[Start of section]

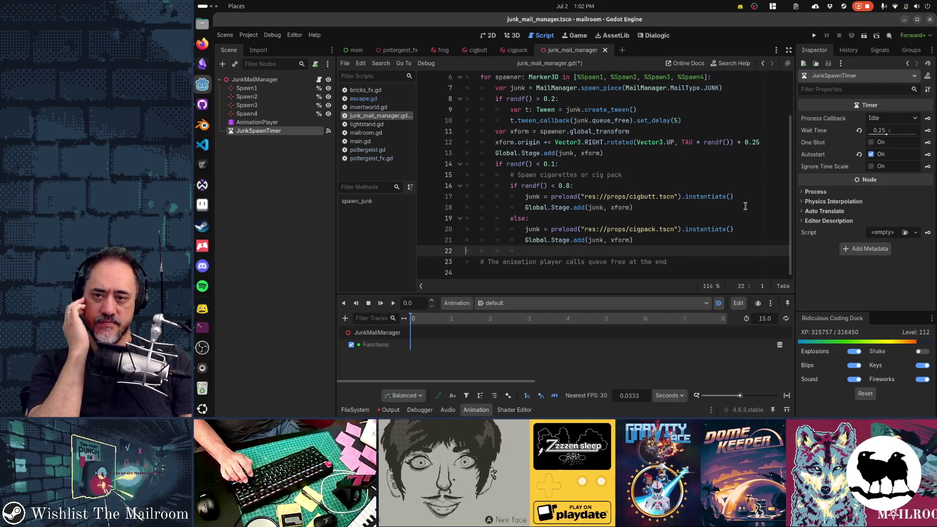
{"action": "key", "text": "Up"}
{"action": "key", "text": "Up"}
{"action": "key", "text": "Up"}
{"action": "key", "text": "ctrl+v"}
{"action": "key", "text": "Return"}
{"action": "type", "text": "# Sometimes, spa"}
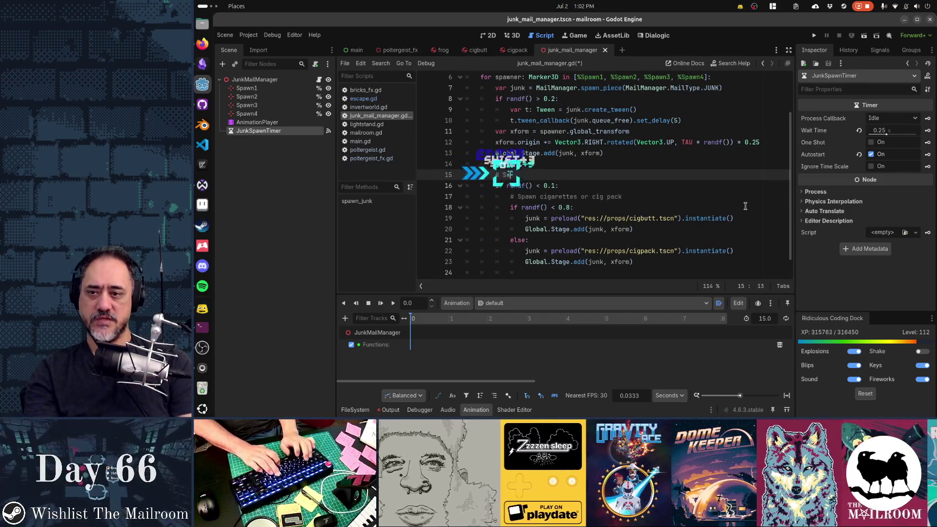
{"action": "key", "text": "BackSpace"}
{"action": "key", "text": "BackSpace"}
{"action": "key", "text": "BackSpace"}
{"action": "type", "text": "also spawn cigs"}
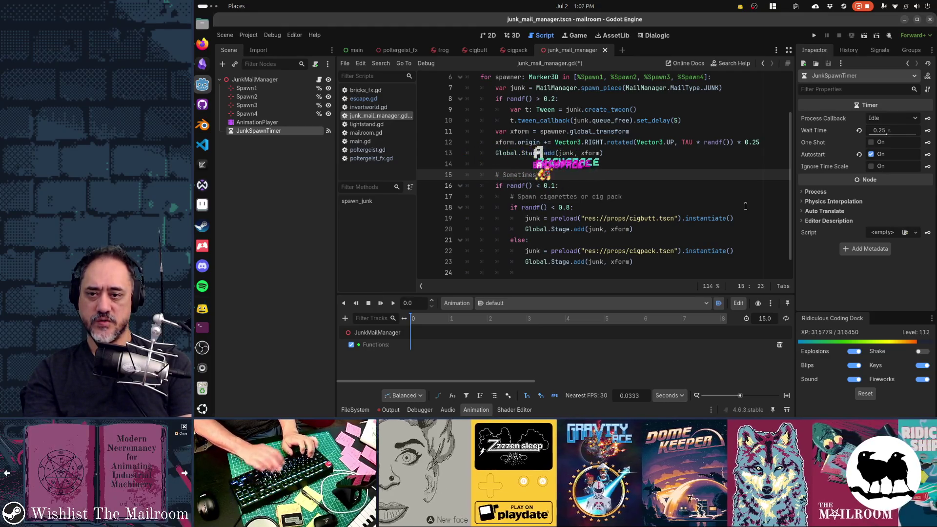
{"action": "key", "text": "BackSpace"}
{"action": "type", "text": "arettes"}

[End of section]

- [What the exercise asks] The answer should hold every line of the listing, copied exactly, with no pictures.

- [Result of this task]
{"action": "key", "text": "Up"}
{"action": "key", "text": "Up"}
{"action": "key", "text": "Up"}
{"action": "key", "text": "ctrl+v"}
{"action": "key", "text": "Return"}
{"action": "type", "text": "# Sometimes, spa"}
{"action": "key", "text": "BackSpace"}
{"action": "key", "text": "BackSpace"}
{"action": "key", "text": "BackSpace"}
{"action": "type", "text": "also spawn cigs"}
{"action": "key", "text": "BackSpace"}
{"action": "type", "text": "arettes"}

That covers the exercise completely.